Wednesday, May 8, 2013

Gold Fever! Exhibit opening


Rotary volunteers and Interact members
Saturday the 27th was a big day for the IVDM. In the morning, El Centro's Rotary Club and the Southwest High Interact Club spent Rotary's National Volunteer Day curating at the museum.  17 people curated 348 artifacts in 3 hours and found some cool stuff, like a fragment from a porcelain dish and an old Swiss Army knife.

One of the 348 artifacts curated by El Centro Rotary and SW Interact Club. 

Later in the afternoon, visitors from Imperial County, Jacumba and as far as San Deigo helped us celebrate the grand opening of our first traveling exhibit. "Gold Fever! Untold Stories of California's Gold Rush". It's amazing to think that last January we just finished the curation lab and today we have a full exhibit up on the walls.

A major crowd pleaser!
Exploring our new topographical map




Nearly 100 people visited throughout the afternoon to eat tacos at the cart sponsored by the El Centro Rotary Club, listen to traditional cowboy music performed by El Centro's own Jugless Jug Band, and view the exhibit. Adults and children alike enjoyed testing their knowledge of the area and identifying good hiking areas our new
topographical map of San Diego and Imperial Counties.

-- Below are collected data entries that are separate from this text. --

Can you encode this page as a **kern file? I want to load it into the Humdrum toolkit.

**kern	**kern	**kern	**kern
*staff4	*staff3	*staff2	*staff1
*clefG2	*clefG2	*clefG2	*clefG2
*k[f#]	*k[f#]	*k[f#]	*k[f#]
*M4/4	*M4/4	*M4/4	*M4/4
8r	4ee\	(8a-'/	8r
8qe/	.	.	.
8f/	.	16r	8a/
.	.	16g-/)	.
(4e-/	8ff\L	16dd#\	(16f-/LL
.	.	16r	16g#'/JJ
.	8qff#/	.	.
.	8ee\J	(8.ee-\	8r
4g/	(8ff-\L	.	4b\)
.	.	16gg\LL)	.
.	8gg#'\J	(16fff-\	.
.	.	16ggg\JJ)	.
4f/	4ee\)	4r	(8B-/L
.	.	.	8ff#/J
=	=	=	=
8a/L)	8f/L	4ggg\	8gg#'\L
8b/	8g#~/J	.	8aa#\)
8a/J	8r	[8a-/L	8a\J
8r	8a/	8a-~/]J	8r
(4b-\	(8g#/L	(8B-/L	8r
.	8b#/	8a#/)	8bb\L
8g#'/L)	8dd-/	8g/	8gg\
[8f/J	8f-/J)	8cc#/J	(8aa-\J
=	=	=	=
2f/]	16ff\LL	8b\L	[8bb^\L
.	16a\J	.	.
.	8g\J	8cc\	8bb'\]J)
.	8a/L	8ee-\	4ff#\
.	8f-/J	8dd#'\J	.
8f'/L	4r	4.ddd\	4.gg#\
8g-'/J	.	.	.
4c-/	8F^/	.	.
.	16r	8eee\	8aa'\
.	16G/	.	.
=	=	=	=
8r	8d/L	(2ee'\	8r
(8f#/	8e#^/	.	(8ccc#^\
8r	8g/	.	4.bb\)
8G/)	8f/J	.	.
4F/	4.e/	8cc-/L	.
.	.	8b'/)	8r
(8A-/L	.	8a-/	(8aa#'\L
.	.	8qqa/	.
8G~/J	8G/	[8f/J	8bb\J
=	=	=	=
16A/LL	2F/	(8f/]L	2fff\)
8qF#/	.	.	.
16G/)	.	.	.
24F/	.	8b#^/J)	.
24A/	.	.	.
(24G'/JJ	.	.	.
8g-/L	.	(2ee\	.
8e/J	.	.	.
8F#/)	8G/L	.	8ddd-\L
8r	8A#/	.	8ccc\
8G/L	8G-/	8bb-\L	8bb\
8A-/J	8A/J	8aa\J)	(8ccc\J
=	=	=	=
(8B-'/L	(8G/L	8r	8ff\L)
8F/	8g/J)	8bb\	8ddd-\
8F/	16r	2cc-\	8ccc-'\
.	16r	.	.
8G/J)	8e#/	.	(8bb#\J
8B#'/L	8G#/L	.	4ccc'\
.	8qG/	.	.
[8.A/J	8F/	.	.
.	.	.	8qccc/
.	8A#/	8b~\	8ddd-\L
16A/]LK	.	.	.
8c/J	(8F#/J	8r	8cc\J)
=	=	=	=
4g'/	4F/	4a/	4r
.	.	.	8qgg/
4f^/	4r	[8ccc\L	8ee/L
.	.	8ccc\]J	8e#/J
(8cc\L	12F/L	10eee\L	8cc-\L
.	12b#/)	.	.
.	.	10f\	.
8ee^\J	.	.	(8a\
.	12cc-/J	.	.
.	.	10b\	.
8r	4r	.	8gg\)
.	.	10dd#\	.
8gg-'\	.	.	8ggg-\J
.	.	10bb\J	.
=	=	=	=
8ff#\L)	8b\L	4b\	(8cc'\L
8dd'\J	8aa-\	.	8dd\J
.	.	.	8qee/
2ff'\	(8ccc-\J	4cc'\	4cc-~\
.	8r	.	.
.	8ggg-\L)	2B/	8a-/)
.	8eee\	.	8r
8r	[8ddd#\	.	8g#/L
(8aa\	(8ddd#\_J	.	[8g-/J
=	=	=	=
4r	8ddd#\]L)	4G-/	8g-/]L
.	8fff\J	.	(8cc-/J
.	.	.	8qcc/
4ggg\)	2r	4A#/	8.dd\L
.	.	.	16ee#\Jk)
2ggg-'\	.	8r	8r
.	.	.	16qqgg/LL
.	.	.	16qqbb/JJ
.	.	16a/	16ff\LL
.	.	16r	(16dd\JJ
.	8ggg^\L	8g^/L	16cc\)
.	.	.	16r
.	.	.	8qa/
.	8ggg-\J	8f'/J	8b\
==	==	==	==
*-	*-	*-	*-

Families enjoyed our miner's cabin and trying to identify different objects in the miner's trunk a miner would have brought with him for work and for fun. El Centro's own Jugless Jug Band played timeless favorites like "Buffalo Girls" and "Little Brown Jug" and quizzed the museum staff on the historical meaning of each verse to "She'll be Coming 'Round the Mountain".  We didn't know nearly as much as we expected we would. (I guessed right about the 'she' in the song being the mail coach, but who knew the white horses were because the mail coach used Percherons almost exclusively, and they are grey/white?)

Jugless Jug Band





This was really exciting for me as my first major exhibit opening and getting to see all our hard work pay off.  I learned more about the Gold Rush than I ever imagined, and even more about how to put together a fantastic exhibit with only a small starting point.  I'm going to try and write an article about it for publication and a conference- we'll see how it goes!